The idea of doing the little things consistently over time is a powerful one that we often overlook in our hurry to show a spectacular result this week. We don’t get results from the big action we are taking today. We get results when business-as-usual is getting the little things right the vast majority of the time.
Let’s extend his line of reasoning down a level.
“At what point could we say we were living continuous improvement every day?” How can you measure that? Just like his analogies in the video, there isn’t an answer to that question. You can’t measure it. The idea of putting “culture change” on a project plan makes no more sense than a project plan for “falling in love.” You start to do the right things, and keep doing them, and at some point you realize the conversations are between the right people about the right things.
Decisions Cause Results
The results we are getting today – the success of our organization against any metric you choose; the organizational climate and culture; the initiative people collectively show; the quality of our own life results – are the cumulative outcomes of the decisions we have consistently made.
If we want different outcomes, then we have to work to change what we consistently do. This will take time. Sinek points out that there is space for exceptions, making mistakes here as long as we recognize them, recover, reflect, and continue to make the effort.

= = =

= Task A =
The passage on continuous improvement names several results we are getting today. List each of them.
= Task B =
From the passage on continuous improvement, reproduce the text verbatim, starting at "The idea of doing" and ending at "down a level.".

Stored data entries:
= = =

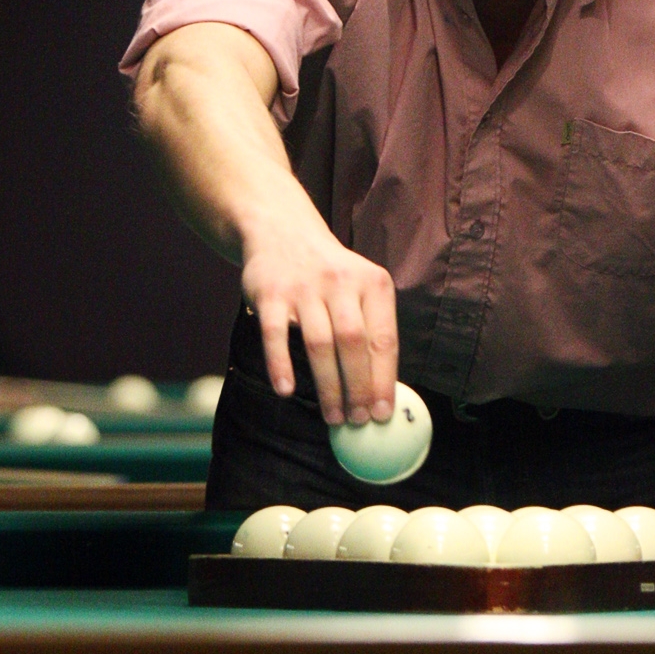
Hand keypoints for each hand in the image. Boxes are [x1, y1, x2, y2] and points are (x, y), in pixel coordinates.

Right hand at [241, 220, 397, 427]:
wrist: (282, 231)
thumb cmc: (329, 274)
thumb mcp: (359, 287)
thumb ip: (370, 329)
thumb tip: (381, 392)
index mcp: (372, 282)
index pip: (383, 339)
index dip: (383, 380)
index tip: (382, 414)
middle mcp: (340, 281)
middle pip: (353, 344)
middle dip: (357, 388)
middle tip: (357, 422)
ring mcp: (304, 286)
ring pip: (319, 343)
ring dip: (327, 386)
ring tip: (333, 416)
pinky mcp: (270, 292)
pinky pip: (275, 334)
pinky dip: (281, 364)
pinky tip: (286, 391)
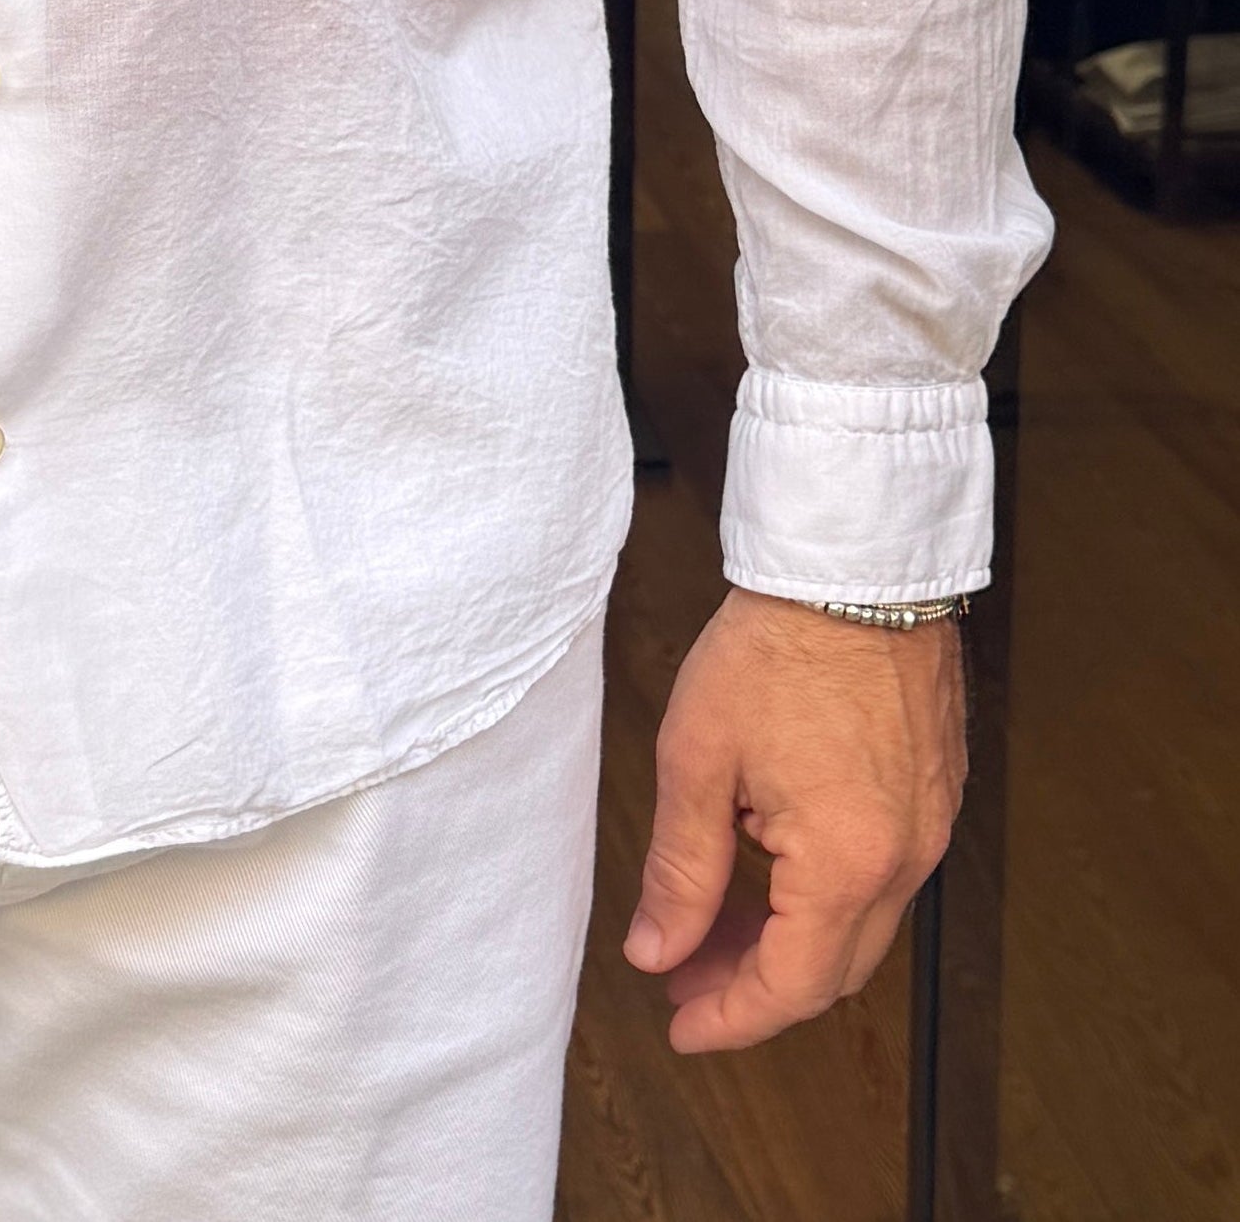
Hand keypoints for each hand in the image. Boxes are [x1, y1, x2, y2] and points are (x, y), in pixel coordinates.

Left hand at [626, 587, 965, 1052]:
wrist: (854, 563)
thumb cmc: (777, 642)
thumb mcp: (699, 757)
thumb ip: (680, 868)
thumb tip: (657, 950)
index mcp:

= = =

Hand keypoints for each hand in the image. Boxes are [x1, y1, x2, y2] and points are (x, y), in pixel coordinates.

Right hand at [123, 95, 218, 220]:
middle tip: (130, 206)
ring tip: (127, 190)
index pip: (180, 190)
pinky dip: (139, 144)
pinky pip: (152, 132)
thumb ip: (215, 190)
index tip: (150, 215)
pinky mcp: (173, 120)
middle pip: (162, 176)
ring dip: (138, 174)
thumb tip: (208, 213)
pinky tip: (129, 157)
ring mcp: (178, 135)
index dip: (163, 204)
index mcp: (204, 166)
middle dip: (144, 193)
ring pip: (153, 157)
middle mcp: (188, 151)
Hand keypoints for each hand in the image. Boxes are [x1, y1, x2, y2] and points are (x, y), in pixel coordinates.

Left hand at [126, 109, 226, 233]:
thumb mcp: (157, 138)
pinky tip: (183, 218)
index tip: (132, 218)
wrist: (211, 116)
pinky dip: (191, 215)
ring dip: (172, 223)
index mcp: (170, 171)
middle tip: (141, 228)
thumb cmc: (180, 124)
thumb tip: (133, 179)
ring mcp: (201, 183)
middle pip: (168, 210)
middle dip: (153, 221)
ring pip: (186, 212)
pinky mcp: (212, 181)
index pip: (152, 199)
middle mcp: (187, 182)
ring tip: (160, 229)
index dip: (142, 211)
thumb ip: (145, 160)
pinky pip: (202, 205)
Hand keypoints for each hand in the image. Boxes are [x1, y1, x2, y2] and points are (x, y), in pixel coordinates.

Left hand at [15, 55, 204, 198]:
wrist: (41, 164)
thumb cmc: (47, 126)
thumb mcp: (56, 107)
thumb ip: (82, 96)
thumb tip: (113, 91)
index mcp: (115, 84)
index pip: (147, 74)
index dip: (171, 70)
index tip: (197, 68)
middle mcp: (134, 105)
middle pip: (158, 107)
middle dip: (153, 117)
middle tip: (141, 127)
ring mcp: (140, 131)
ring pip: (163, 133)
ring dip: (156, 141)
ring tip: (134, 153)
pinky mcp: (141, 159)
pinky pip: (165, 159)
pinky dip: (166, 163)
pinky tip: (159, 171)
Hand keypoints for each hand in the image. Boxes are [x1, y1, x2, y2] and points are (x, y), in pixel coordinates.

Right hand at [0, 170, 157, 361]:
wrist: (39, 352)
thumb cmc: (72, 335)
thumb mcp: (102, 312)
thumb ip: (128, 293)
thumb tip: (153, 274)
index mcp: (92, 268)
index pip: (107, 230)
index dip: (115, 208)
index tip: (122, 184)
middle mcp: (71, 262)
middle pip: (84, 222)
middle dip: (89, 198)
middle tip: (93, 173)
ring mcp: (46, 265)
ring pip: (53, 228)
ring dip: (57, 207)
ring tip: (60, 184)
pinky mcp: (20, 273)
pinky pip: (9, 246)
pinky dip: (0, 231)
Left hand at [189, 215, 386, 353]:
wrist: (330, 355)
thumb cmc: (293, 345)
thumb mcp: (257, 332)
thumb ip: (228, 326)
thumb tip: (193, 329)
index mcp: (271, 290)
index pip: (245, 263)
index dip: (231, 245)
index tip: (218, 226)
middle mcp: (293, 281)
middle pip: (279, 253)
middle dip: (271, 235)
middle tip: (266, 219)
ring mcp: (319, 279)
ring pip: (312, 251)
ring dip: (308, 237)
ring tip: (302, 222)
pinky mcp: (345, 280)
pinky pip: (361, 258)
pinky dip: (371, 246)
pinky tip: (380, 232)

= = =

= Exercise response A =
- the success of our organization against any metric you choose
- the organizational climate and culture
- the initiative people collectively show
- the quality of our own life results

= Exercise response B =
The idea of doing the little things consistently over time is a powerful one that we often overlook in our hurry to show a spectacular result this week. We don’t get results from the big action we are taking today. We get results when business-as-usual is getting the little things right the vast majority of the time.
Let’s extend his line of reasoning down a level.